I looked at Rupa warily. "Do you understand the amount of money that your sister earned?"

He nodded.

"Yet you accept the terms she laid out in her letter? That you should receive none of that money, and instead should become my son by adoption?"

He nodded again and would have embraced me a third time had I not stepped back. I looked at Calpurnia. "Perhaps it would be fairer if Rupa and I were to split the amount," I suggested.

She shrugged. "Once you receive the money from me, Gordianus, you can do with it whatever you wish. But you'll receive it only if you agree to adopt Rupa, as Cassandra requested. You appear to be a bit taken aback by her generosity, but I think she showed great wisdom in making such an arrangement. Rupa is a strong young man, probably an excellent bodyguard, and able to take care of himself in a fight-he certainly got the better of that gladiator Fausta sent to kill him. But in many ways he's not fit to look after himself. Cassandra was the one who always took care of him. Now that she's gone, it was her wish that you should do so. And why not? Haven't you a propensity for taking strays into your house-the two sons you adopted and that pair of rowdy slave boys you acquired from Fulvia? It was also Cassandra's wish that the money she earned should buy you out of the hole you've dug yourself into. I understand your debts are considerable. Even so, given the amount she's left you, there should be a tidy sum left over-enough to look after Rupa and the rest of your family for quite a while."

I thought about this and took a deep breath. I looked over my shoulder at Davus, who had followed the entire exchange in silence. He looked back at me with a furrowed brow, and I realized that I would face no easy task when it came to explaining to Bethesda and Diana how I had come into such a fortune, and why I was coming home with a new mouth to feed.

But why should I worry about explaining myself? Was I not a Roman paterfamilias, the supreme head of my own household, granted by law the power of life and death over everyone in that household? A paterfamilias had no need to justify himself. So tradition dictated, although real life never seemed to adhere very strictly to the model. If my wife or daughter pestered me with uncomfortable questions about Cassandra or Rupa or my sudden windfall or the abrupt vanishing of my debts, I could always fall back on my privileges as paterfamilias and simply refuse to answer them… for a while, anyway.

"Do you accept Cassandra's terms?" asked Calpurnia, suddenly impatient for the audience to end.

"Yes."

"Good.

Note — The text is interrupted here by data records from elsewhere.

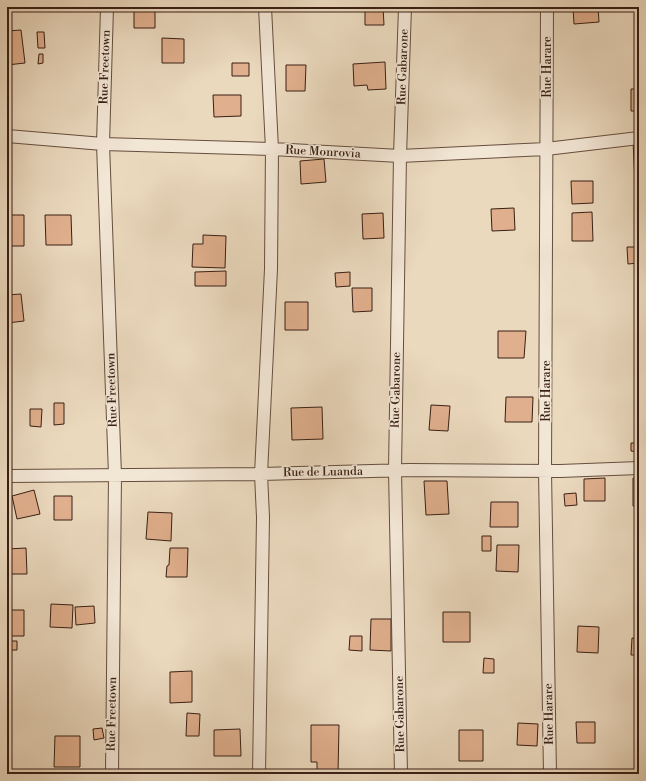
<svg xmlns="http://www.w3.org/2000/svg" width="646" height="781" font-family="'Libre Bodoni',serif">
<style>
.building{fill:#e0af8d;stroke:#391f14}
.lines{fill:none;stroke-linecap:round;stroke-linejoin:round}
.minor-casing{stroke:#664e3e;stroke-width:14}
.minor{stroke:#f2e6d5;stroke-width:12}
.labels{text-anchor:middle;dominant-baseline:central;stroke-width:3;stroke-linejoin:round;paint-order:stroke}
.street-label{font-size:12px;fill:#391f14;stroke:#f2e6d5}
</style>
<rect width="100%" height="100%" fill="#ebd9be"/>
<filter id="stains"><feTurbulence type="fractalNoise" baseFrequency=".005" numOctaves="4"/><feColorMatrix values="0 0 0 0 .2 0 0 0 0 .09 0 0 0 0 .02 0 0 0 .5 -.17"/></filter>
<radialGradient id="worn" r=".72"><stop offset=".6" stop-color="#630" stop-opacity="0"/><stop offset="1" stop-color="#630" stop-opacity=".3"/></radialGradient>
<path class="building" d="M134,7H155V28H134Z
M330,7H349V10H331Z
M365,7H383L384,25H365Z
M573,7H598L599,22L574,24Z
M637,28H639V54H637Z
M21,30L25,63L7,65V31Z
M37,32H44L45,48H38Z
M162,38L184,39V63H162Z
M39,54H43V63L38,64Z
M385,62L386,89L368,90L367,85L354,86L353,64Z
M232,63H249V76H232Z
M286,65H306L305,91H286Z
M631,89H639V111H631Z
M213,95H241V116L214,117Z
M633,140H639V183L635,184Z
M324,159L326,182L301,184L300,161Z
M571,181H593V203L572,204Z
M514,208L515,230L492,231L491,209Z
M592,212L593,241H572V213Z
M383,213L384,238L363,239L362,214Z
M7,215H24V246H7Z
M45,215H71L72,245H46Z
M203,235L226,236L225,268L192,267L193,244H203Z
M627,247H639V263L628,264Z
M226,271V286H195V272Z
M350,272V286L336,287L335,273Z
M352,288H372V311L353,312Z
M21,294L24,321L7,323V295Z
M285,302H308V330H285Z
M498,331H526L524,358H498Z
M506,397H533L532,422H505Z
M54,403H64V424L54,425Z
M431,405L450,406L448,431L429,430Z
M322,407L323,439L292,440L291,408Z
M30,409H42L41,427L30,426Z
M631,443H639V452L631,451Z
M605,478V501H584V479Z
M633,478H639V506H633Z
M424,481H447L449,514L426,515Z
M34,490L40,514L17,519L12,496Z
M576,493L577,505L565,506L564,494Z
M54,496H72V520H54Z
M491,502H518V527H490Z
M148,512L172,513L171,541L146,539Z
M482,536H491V551H482Z
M497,545H519L518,572L496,571Z
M26,548L27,574H7V549Z
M170,548H188L187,577H166L167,566L169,565Z
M51,604L73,605L72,628L50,627Z
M94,606L95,623L76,625L75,607Z
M7,610H24V636H7Z
M443,612H470V642H443Z
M371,619H391V651L370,650Z
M578,626L599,627L598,653L577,652Z
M350,636H362V651L349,650Z
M632,638L639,639V655H631Z
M7,641H17V650H7Z
M484,658L494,659V673H483Z
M192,671V702L170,703V672Z
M187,713L200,714L199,736H186Z
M576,722H595V743H577Z
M518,723L538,724L537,746L517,745Z
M311,725H339L338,774H317V762H311Z
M102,728L104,738L94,740L93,729Z
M240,729L241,756H214V730Z
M459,730H483V761H459Z
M55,736H80V767H54Z"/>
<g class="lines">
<defs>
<path id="minor" d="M107,7L103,144L115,475L112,774
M547,7L545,471L550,774
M7,136L103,144L272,149L400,156L546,149L639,138
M7,476L261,474L409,470L560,471L639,468
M259,774L263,517L261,474L271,269L272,149L265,7
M401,774L395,470L400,156L405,7"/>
</defs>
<use href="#minor" class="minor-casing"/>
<use href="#minor" class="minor"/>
</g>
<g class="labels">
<g class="street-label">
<text transform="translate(105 67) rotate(-88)">Rue Freetown</text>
<text transform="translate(403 67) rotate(-88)">Rue Gabarone</text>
<text transform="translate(547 67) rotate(-90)">Rue Harare</text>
<text transform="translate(323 152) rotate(3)">Rue Monrovia</text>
<text transform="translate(112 390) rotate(-92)">Rue Freetown</text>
<text transform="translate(396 390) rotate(-89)">Rue Gabarone</text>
<text transform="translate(546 391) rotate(-90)">Rue Harare</text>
<text transform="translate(323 472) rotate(-1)">Rue de Luanda</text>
<text transform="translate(112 714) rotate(-89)">Rue Freetown</text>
<text transform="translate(400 714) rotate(-91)">Rue Gabarone</text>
<text transform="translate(549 714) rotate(-91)">Rue Harare</text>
</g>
</g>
<rect width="646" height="781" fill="none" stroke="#ebd9be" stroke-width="24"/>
<rect x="8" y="8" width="630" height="765" fill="none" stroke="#391f14" stroke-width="2"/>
<rect x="12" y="12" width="622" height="757" fill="none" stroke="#391f14"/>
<rect width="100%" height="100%" filter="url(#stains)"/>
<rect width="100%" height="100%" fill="url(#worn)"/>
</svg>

I'll have the money delivered to you this afternoon. Take Rupa with you as you go. Stay in the forecourt for a while if you wish to hear the formal announcement." She made a wave of dismissal. Guards appeared from the shadows to see us out.

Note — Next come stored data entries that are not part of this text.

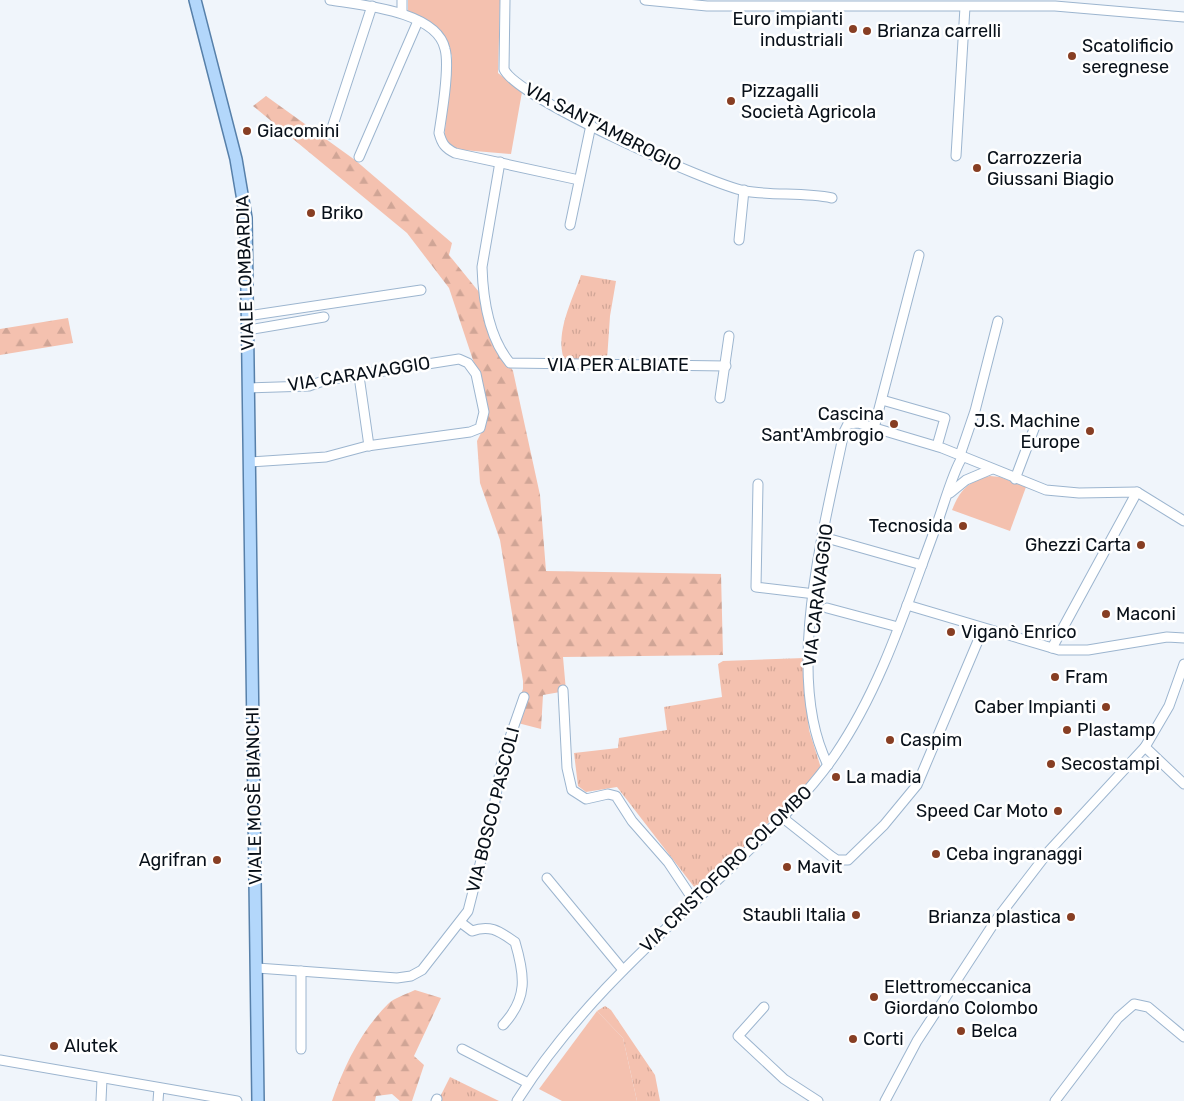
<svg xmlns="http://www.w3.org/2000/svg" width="1184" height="1101" viewBox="0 0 1184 1101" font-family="Rubik,sans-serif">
<defs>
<pattern id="grass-tufts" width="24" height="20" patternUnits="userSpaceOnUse" patternTransform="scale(1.25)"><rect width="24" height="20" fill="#f4c1af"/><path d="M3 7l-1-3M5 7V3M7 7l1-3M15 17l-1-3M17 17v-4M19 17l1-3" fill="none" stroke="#d0a596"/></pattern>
<pattern id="forest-firs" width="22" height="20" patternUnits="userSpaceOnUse" patternTransform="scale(1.25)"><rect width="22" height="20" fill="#f4c1af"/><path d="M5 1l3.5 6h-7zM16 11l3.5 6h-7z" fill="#d0a596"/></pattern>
</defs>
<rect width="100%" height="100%" fill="#f0f5fb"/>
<g fill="url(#grass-tufts)">
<path d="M581,275l35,6 -6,35 -3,44 -43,-1c-9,-27 8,-58 17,-84z"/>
<path d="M804,658l5,72 12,38 -9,12 -114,112 -81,-105 -31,5 -8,-6 -4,-33 44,-5 1,-10 48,-8 -3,-23 58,-10 -4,-33 5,-3z"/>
<path d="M605,1006l6,4 44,65 5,26h-23l-14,-63 -26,-27z"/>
<path d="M450,1077l49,24h-61z"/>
</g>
<g fill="url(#forest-firs)">
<path d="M266,96l89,64 97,83 -3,12 30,37 8,34 26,45 27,124 6,76 175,3 2,81 -160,2 3,34 -23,4 -2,34 -31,-8 13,-32v-8l-23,-141 -20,-57 -3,-42 8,-16 2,-11 -5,-27 -33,-99 -42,-55 -154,-127z"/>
<path d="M68,318l5,25 -73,12v-26z"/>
<path d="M415,990l26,8 -27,58 10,9 -12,36h-12l-8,-7 -16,2 -1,5h-43c12,-35 29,-70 56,-97 6,-6 19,-10 27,-14z"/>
</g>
<g fill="#f4c1af">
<path d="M408,0h92l-2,73 24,19 -11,62 -60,-5 -7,-9 8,-84 -9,-21 -35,-24z"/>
<path d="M990,476l10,1 26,10 -16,44 -58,-21c8,-20 16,-29 38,-34z"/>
<path d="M597,1011l26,27 14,63h-75l-23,-12z"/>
</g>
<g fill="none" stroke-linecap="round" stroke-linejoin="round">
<g stroke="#9cb5cf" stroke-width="11">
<g id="minor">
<path d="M330,0c31,5 107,11 115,49 5,18 -3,64 -6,84 3,11 6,15 16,20l124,27"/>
<path d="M505,0l-1,69c11,28 205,115 241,122 28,5 59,1 87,7"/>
<path d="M645,0l62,6h348l129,11"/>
<path d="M402,13v-13"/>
<path d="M330,134l42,-128"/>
<path d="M956,156l9,-149"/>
<path d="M359,157l59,-136"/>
<path d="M500,162l-18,105c1,32 7,71 28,96l216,3"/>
<path d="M570,225l21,-100"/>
<path d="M739,240l5,-50"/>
<path d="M247,316l174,-26"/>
<path d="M248,330l76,-13"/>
<path d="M359,376l10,70"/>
<path d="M249,388l60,-2 17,-6 133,-21 9,4 8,11 8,38 -4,16 -10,4 -103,14 -41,11 -76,5"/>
<path d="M720,398l9,-62"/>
<path d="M882,400l63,18 -8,28"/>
<path d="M874,428l45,-173"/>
<path d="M962,458l-1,-6 14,-41 23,-90"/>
<path d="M1015,479l22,-58"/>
<path d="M758,484l-2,103 59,7"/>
<path d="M950,493l16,-13 26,-11"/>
<path d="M823,537l99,28"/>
<path d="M907,605l152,45h29l79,-13 17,1"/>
<path d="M827,608l71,19"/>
<path d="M1052,648l85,-156"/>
<path d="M563,690l4,78 5,22 14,9 22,-5 8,2 16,25 36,41 26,39"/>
<path d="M1145,747l39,37"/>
<path d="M828,765c-45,-88 -3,-240 16,-333l4,-8 10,-1 84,25 104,42 33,3 58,-1 47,29"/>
<path d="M783,818l48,38 6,4h11l36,-35 33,-40 66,-156"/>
<path d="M547,878l76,92"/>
<path d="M460,922l12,9c19,-7 28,1 43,11 10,34 13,56 -12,83"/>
<path d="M257,968l140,10 14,-2 11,-6 46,-59 25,-98 9,-53 22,-63"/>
<path d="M301,971v78"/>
<path d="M764,1007l-26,29 46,43 34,22"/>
<path d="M462,1049l66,34"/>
<path d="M0,1060l237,41"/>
<path d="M101,1101l1,-22"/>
<path d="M158,1101l1,-13"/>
<path d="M436,1101l1,-2"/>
<path d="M517,1101c55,-88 132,-157 207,-227 39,-38 80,-74 111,-119 46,-67 71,-148 99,-223 7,-17 19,-62 28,-74"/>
<path d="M885,1101l32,-60 79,-121 53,-69 96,-104 24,-41 15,-42"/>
<path d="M1055,1101l63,-83 16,-14 14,3 36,30"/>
</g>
</g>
<g stroke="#5780aa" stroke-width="14">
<path id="major" d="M195,0l41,159 10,59 12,883"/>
</g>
<use href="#minor" stroke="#fff" stroke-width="9"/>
<use href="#major" stroke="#b3d7fb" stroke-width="11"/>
</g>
<g fill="#873e23" stroke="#fff" stroke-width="2">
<circle cx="853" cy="29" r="5"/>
<circle cx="867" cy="31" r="5"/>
<circle cx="1072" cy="56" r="5"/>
<circle cx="731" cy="101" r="5"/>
<circle cx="247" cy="131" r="5"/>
<circle cx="977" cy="168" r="5"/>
<circle cx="311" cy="213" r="5"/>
<circle cx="894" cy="424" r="5"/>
<circle cx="1090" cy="431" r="5"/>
<circle cx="963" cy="526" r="5"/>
<circle cx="1141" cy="545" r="5"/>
<circle cx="1106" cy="614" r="5"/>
<circle cx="951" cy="632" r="5"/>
<circle cx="1055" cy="677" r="5"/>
<circle cx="1106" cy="707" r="5"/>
<circle cx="1067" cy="730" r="5"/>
<circle cx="890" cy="740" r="5"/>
<circle cx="1051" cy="764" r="5"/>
<circle cx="836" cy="777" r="5"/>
<circle cx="1058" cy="811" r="5"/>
<circle cx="936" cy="854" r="5"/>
<circle cx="217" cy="860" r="5"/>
<circle cx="787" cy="867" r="5"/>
<circle cx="856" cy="915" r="5"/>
<circle cx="1071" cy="917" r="5"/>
<circle cx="874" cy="997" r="5"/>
<circle cx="961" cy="1031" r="5"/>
<circle cx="853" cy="1039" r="5"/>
<circle cx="54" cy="1046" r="5"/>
</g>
<g text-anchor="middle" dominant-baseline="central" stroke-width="5" stroke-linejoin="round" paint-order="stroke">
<g font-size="18" fill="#081019" stroke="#fff" text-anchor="start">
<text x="843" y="19" text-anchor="end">Euro impianti<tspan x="843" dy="21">industriali</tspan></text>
<text x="877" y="31">Brianza carrelli</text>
<text x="1082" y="46">Scatolificio<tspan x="1082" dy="21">seregnese</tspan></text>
<text x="741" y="91">Pizzagalli<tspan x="741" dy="21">Società Agricola</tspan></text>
<text x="257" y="131">Giacomini</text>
<text x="987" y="158">Carrozzeria<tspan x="987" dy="21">Giussani Biagio</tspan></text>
<text x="321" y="213">Briko</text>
<text x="884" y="414" text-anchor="end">Cascina<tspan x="884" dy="21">Sant'Ambrogio</tspan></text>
<text x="1080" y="421" text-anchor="end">J.S. Machine<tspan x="1080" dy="21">Europe</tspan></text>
<text x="953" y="526" text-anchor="end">Tecnosida</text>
<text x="1131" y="545" text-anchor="end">Ghezzi Carta</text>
<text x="1116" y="614">Maconi</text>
<text x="961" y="632">Viganò Enrico</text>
<text x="1065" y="677">Fram</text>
<text x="1096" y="707" text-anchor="end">Caber Impianti</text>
<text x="1077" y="730">Plastamp</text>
<text x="900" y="740">Caspim</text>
<text x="1061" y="764">Secostampi</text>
<text x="846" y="777">La madia</text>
<text x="1048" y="811" text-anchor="end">Speed Car Moto</text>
<text x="946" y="854">Ceba ingranaggi</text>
<text x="207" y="860" text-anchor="end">Agrifran</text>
<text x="797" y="867">Mavit</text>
<text x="846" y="915" text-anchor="end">Staubli Italia</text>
<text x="1061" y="917" text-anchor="end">Brianza plastica</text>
<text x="884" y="987">Elettromeccanica<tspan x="884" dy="21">Giordano Colombo</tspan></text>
<text x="971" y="1031">Belca</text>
<text x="863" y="1039">Corti</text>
<text x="64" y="1046">Alutek</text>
</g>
<g font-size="18" fill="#081019" stroke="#fff">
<text transform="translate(603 127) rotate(27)">VIA SANT'AMBROGIO</text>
<text transform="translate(245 273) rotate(-92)">VIALE LOMBARDIA</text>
<text x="618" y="365">VIA PER ALBIATE</text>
<text transform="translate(359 374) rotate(-9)">VIA CARAVAGGIO</text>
<text transform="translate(818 595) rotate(-83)">VIA CARAVAGGIO</text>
<text transform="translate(254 796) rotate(-91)">VIALE MOSÈ BIANCHI</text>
<text transform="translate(493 810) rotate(-76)">VIA BOSCO PASCOLI</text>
<text transform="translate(726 869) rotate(-44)">VIA CRISTOFORO COLOMBO</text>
</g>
</g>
</svg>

We lingered for only a few moments in the forecourt before Calpurnia appeared on the steps. Every voice fell silent as all eyes looked to her.

"Citizens, I stand before you with wonderful news. Caesar has triumphed! There was a great battle in Thessaly, near a place called Pharsalus…"

She repeated the news just as she had given it to me, word for word. When she was done, the forecourt was oddly silent as those present absorbed the enormity of the news. Isauricus and Trebonius were the first to cheer. Others joined them, until the forecourt rang with acclamations for Caesar and cries of "Venus for victory!"

And so I made my way home with not one but two stout young men to act as my bodyguards-and a good thing that was, for the streets of the Palatine were suddenly thronged with people cheering and weeping and kissing one another and madly jumping up and down. Some appeared quietly pleased, some genuinely ecstatic. How many were simply experiencing a rush of emotion at the tremendous release of the tension that had been building in everyone for months? And how many were not happy at all, but were doing their best to laugh and shout and blend in with the rest?

As we slowly made our way through the crowd, I was startled to see, some distance off, a familiar face amid the throng. It was old Volcatius, Pompey's most vociferous partisan among the chin-waggers. His hands were in the air; his head was thrown back, his mouth open. Amid the din I could hear his reedy voice, shouting, "Hurrah for Caesar! Venus for victory! Hurrah for Caesar!"

"We are all Caesarians now," I muttered under my breath.